Brief: In the records below, the relevant part opens with the line containing "thumb mcp: (11, 186)" and closes with the line containing "middle pip: (220, 308)"; print that part exactly and only, without its pictures.

◇ ◇ ◇ ◇ ◇ ◇ ◇

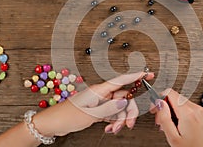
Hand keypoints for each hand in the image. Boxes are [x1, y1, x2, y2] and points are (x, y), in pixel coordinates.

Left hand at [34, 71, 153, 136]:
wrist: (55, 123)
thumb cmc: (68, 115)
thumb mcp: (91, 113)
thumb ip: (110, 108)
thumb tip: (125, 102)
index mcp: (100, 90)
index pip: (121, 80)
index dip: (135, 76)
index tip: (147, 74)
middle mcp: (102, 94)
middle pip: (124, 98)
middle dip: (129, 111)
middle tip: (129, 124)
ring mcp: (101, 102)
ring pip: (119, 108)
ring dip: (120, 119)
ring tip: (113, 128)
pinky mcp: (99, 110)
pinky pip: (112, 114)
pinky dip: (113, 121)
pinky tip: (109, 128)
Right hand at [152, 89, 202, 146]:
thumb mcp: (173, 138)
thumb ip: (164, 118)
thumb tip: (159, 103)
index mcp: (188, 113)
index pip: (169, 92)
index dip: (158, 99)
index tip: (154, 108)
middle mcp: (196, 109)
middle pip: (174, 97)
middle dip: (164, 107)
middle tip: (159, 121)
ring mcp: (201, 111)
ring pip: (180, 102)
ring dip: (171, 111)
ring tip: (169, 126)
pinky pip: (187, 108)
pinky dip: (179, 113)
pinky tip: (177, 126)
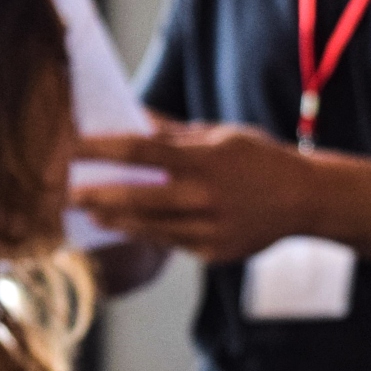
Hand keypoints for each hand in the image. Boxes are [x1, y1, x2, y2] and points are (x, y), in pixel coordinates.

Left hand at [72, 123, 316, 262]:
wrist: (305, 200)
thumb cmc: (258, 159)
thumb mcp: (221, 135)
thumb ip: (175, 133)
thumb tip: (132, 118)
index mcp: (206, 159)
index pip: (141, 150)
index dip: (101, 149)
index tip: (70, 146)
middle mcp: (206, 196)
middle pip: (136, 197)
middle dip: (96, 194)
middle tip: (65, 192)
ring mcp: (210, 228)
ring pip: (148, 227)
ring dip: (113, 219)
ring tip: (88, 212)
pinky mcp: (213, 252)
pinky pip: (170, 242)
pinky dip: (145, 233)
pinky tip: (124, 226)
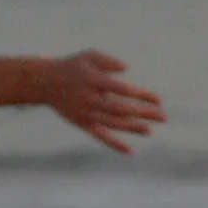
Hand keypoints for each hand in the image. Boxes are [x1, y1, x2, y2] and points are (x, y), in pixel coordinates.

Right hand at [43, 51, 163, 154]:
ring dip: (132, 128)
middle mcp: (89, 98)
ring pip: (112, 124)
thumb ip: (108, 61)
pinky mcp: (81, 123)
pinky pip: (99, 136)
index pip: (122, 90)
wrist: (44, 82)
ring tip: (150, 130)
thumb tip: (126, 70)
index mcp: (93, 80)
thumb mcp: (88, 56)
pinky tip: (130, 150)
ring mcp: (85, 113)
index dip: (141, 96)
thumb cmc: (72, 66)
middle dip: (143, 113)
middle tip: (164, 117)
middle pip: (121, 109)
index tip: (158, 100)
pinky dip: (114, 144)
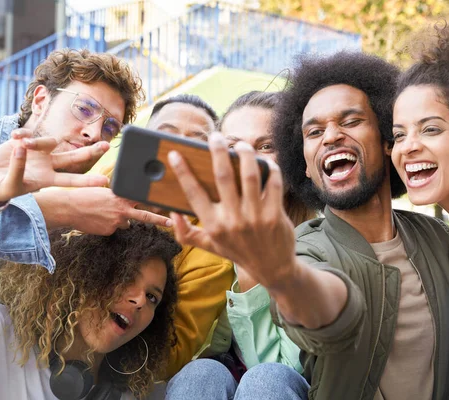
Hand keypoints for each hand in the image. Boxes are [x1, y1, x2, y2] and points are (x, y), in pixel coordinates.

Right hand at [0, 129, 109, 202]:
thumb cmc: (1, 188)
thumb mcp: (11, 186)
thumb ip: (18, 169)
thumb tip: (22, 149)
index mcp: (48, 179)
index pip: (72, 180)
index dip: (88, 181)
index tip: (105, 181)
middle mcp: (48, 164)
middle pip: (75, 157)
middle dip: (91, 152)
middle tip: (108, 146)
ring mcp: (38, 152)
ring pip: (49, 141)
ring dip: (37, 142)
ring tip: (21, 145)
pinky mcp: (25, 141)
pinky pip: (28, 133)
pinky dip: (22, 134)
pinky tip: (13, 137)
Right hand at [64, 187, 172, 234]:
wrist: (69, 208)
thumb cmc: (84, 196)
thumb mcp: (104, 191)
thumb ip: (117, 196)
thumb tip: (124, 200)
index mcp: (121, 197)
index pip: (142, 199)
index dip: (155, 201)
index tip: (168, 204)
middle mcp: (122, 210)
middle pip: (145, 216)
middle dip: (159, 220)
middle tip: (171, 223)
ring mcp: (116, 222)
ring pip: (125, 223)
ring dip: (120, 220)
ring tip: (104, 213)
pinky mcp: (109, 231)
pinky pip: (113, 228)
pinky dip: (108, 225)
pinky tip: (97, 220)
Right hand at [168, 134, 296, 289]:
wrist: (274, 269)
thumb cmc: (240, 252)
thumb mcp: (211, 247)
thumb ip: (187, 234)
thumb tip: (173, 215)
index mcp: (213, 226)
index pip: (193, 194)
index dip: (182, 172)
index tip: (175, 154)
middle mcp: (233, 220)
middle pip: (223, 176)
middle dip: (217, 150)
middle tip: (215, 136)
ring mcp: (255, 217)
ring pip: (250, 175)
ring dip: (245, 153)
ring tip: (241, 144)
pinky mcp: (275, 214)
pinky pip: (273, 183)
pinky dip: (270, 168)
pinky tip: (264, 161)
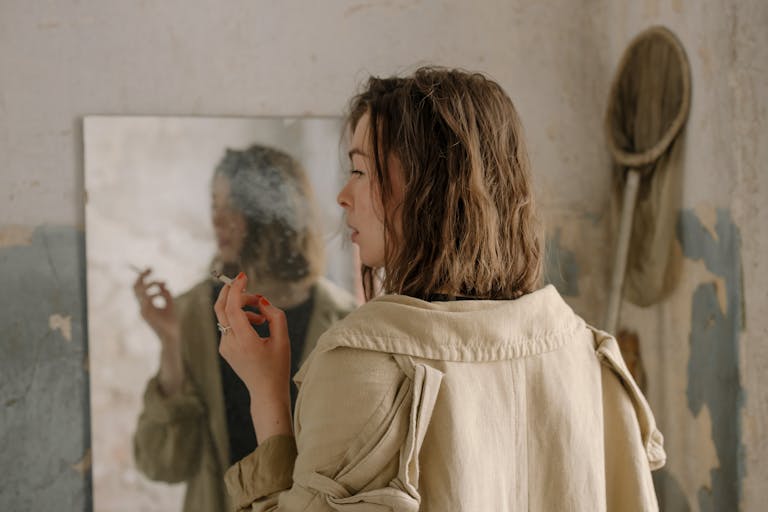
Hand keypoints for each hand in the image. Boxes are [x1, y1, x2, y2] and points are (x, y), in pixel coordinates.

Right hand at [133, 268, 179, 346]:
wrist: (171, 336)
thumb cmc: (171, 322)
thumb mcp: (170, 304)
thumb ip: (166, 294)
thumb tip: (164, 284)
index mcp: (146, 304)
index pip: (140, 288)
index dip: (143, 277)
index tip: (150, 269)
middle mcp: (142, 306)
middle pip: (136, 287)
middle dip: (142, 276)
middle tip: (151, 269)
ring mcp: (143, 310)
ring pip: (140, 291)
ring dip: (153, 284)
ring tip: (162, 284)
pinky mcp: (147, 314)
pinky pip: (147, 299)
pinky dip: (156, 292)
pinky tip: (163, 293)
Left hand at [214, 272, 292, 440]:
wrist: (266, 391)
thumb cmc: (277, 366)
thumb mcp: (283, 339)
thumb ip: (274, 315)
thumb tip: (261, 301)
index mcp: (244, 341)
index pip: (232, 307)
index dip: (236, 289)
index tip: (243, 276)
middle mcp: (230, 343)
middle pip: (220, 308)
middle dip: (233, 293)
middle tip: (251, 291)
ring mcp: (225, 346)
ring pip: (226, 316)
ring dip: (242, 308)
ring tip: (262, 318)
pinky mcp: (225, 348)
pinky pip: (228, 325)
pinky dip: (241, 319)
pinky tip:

◇ ◇ ◇ ◇ ◇ ◇ ◇

Answer for the task:
thumb mcp: (11, 186)
thumb ip: (18, 169)
thumb tip: (22, 149)
index mcp: (48, 179)
index pip: (72, 180)
index dip: (88, 181)
index tip: (105, 181)
middle mcp: (48, 164)
middle pip: (75, 157)
middle dip: (91, 152)
middle tip: (108, 146)
ring mcp: (38, 152)
ring pip: (49, 141)
ring dip: (37, 142)
ring tip: (21, 145)
pinky mcp: (25, 141)
pinky pip: (28, 133)
pinky dip: (22, 134)
pinky tip: (13, 137)
Right hand at [64, 187, 172, 234]:
wrist: (69, 208)
thumb cmc: (84, 196)
thumb mcp: (104, 191)
thumb ip: (117, 196)
thumb tip: (124, 200)
index mcp: (121, 197)
index pip: (142, 199)
index dip: (155, 201)
index tip: (168, 204)
middle mcp: (122, 210)
middle pip: (145, 216)
middle dip: (159, 220)
middle tip: (171, 223)
ring mcp: (116, 222)
ring pip: (125, 223)
ring dip: (120, 220)
ring tip: (104, 213)
pinky mcp: (109, 231)
pinky pip: (113, 228)
pinky dip: (108, 225)
pinky tip: (97, 220)
Right hand at [168, 134, 296, 289]:
wrist: (274, 269)
thumb cmc: (240, 252)
thumb mcp: (211, 247)
thumb ip: (187, 234)
thumb tip: (173, 215)
index mcp: (213, 226)
index pip: (193, 194)
index dip: (182, 172)
index tip: (175, 154)
middle mcp: (233, 220)
middle pip: (223, 176)
middle dip: (217, 150)
middle tip: (215, 136)
ring mcp: (255, 217)
ring pip: (250, 175)
ring dip: (245, 153)
ring tip: (241, 144)
pinky mcp: (275, 214)
pinky pip: (273, 183)
pinky dip: (270, 168)
pinky tip: (264, 161)
Hand keypoints for each hand in the image. Boxes are [x1, y1, x2, y2] and points are (x, y), in pixel coordinates.

Right hand at [133, 268, 179, 346]:
wrist: (171, 336)
thumb cmc: (171, 322)
thumb mcp: (170, 304)
thumb ip: (166, 294)
thumb tip: (164, 284)
index mcp: (146, 304)
index pip: (140, 288)
index dip: (143, 277)
index tip: (150, 269)
middle mcp: (142, 306)
middle pip: (136, 287)
middle dip: (142, 276)
middle tip: (151, 269)
ring mcp: (143, 310)
ring pip: (140, 291)
ring dip: (153, 284)
ring tip: (162, 284)
pinky mcp: (147, 314)
pinky pip: (147, 299)
pinky dip: (156, 292)
pinky tip: (163, 293)
Left hand at [214, 272, 292, 440]:
wrist: (266, 391)
thumb cmc: (277, 366)
thumb mcp: (283, 339)
thumb ip: (274, 315)
thumb tip: (261, 301)
index mcp: (244, 341)
index pip: (232, 307)
index dip: (236, 289)
index tip: (243, 276)
middle mcp: (230, 343)
middle pip: (220, 308)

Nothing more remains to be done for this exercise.